CAPA started in 1989 as Alaska's first private guardianship firm, according to CAPA founder Bill Seemann, who left the agency in 1998.
The Jan. 15 letter to the four judges was signed by state Public Advocate Brant McGee, Division of Senior Services program coordinator Dwight Becker, and John Richard, at the time the state's long-term care ombudsman.
The letter was based on confidential guardianship proceedings over the past year that culminated in a ruling by Anchorage Superior Court Judge Michael Wolverton stripping CAPA of seven cases. The court is still considering recommendations to terminate CAPA's guardianship in seven other cases.
One case involved a woman with advanced Alzheimer's disease. When the woman was in her late 80s and under the guardianship of CAPA, she was placed in an assisted-living home in which Layman, then CAPA's executive director, had a financial interest, according to a September court filing by the woman's attorney, Ernest Schlereth. Later she was moved to Layman's own home, "for which he charged the client and took large sums of her money," the attorney wrote.
According to a court-ordered review of the case, a CAPA official estimated that $18,000 to $24,000 of the woman's money is missing.
Layman said there was nowhere else for the woman to live.
In Alaska, there are no standards for who can serve as a private guardian. Guardians are supposed to file an annual report with the court for each ward describing, among other things, the ward's mental and physical condition and living situation, as well as an accounting of the person's money.
Until early last year, there was no system to monitor annual reports for Anchorage cases, said Gwendolyn Lyford, area court administrator for the Third Judicial District, which includes Anchorage.
At CAPA, there were not many records to review.
On June 9, 2000, a fire broke out in the East Anchorage trailer home of a CAPA employee.

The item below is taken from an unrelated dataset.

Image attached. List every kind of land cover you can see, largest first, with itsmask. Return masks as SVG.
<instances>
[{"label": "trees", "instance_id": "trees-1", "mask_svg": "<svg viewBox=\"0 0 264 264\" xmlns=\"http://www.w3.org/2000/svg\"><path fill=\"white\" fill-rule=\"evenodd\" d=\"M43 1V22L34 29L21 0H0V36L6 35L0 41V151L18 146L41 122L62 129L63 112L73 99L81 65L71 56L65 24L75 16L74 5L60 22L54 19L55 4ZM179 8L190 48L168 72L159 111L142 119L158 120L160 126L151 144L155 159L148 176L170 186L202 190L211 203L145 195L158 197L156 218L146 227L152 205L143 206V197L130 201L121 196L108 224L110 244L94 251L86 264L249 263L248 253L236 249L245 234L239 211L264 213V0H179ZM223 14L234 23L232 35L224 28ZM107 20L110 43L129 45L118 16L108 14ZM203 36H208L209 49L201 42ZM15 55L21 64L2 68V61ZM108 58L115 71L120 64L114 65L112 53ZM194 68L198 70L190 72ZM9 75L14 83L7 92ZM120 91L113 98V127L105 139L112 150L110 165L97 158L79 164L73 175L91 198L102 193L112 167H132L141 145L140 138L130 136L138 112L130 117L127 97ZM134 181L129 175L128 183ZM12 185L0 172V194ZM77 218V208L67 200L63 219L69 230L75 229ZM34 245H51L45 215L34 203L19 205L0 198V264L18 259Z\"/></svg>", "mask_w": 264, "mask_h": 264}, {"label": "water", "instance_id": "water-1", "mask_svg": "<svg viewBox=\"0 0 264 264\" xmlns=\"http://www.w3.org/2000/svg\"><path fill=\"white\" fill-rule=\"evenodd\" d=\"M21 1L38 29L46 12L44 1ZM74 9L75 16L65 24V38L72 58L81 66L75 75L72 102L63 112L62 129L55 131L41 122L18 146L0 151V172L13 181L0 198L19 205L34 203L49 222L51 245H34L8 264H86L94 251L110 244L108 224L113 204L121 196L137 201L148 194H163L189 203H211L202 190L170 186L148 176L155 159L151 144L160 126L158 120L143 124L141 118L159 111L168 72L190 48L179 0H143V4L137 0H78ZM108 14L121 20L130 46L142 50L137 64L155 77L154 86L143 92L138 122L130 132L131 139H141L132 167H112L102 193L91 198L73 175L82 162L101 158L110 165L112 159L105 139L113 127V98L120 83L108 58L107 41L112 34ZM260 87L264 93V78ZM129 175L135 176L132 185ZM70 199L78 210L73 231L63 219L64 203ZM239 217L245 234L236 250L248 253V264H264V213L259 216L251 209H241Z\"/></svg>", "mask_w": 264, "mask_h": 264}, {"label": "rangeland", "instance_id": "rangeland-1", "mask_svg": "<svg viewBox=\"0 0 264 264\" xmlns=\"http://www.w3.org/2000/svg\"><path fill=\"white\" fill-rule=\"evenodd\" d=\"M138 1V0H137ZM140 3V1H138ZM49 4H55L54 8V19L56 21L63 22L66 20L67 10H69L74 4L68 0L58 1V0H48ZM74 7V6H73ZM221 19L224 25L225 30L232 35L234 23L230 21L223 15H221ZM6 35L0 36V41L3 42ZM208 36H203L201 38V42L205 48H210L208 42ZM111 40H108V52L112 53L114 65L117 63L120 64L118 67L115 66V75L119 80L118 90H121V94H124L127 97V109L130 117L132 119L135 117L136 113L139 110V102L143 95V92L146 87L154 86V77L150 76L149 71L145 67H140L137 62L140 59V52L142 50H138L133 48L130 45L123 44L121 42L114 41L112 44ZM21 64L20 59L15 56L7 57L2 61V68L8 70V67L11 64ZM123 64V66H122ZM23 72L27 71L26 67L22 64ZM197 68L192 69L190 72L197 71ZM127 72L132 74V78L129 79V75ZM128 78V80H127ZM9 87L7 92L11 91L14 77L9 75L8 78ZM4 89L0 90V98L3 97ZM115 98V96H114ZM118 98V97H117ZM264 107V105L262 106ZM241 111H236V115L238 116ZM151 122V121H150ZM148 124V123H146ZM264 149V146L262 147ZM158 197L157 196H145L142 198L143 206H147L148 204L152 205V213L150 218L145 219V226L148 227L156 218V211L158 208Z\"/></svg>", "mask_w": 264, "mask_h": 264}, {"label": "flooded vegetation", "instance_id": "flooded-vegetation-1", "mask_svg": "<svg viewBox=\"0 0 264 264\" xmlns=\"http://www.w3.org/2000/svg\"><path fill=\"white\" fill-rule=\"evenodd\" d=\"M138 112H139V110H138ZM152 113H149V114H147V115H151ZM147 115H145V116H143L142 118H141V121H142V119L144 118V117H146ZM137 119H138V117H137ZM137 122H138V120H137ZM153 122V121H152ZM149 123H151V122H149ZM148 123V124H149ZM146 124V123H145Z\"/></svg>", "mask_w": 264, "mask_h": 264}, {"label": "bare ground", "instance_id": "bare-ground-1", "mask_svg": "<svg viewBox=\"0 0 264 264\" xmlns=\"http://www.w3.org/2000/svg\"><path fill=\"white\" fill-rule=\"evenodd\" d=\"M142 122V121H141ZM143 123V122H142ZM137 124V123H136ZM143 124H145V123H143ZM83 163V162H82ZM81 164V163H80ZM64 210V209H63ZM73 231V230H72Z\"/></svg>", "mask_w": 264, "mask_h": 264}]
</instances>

Carroll said in court documents that the fire destroyed financial records of a number of CAPA's wards.
CAPA hasn't filed federal income tax returns for the past three years because of the fire, Carroll said in a written response to questions from the Daily News.
Alaska State Troopers began investigating allegations of impropriety at CAPA more than a year ago when the organization's current management reported it, a troopers spokesman said. The case remains active but the spokesman said troopers will not discuss it unless charges are filed.